Prompt
Go line by line through the records and tally those that include "rang". Respond with the tally only.

Segment Start: Data extract

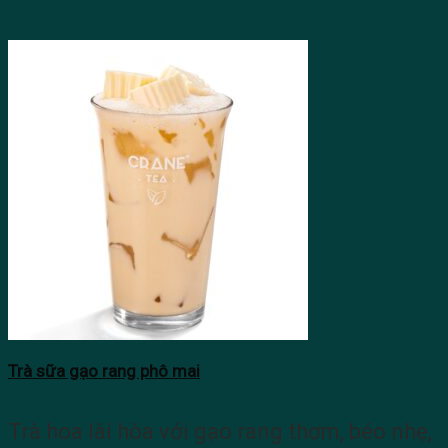
Trà sữa gạo rang phô mai
Trà hoa lài hòa với gạo rang thơm, béo nhẹ,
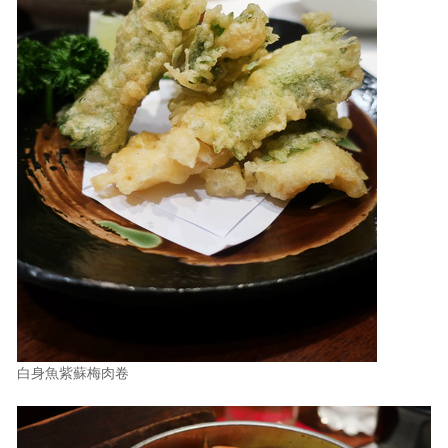
白身魚紫蘇梅肉卷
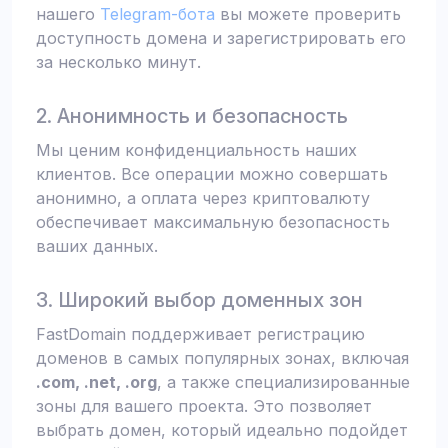
нашего
Telegram-бота
вы можете проверить
доступность домена и зарегистрировать его
за несколько минут.
2. Анонимность и безопасность
Мы ценим конфиденциальность наших
клиентов. Все операции можно совершать
анонимно, а оплата через криптовалюту
обеспечивает максимальную безопасность
ваших данных.
3. Широкий выбор доменных зон
FastDomain поддерживает регистрацию
доменов в самых популярных зонах, включая
.com, .net, .org
, а также специализированные
зоны для вашего проекта. Это позволяет
выбрать домен, который идеально подойдет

Segment End: Data extract

Output for this exercise
2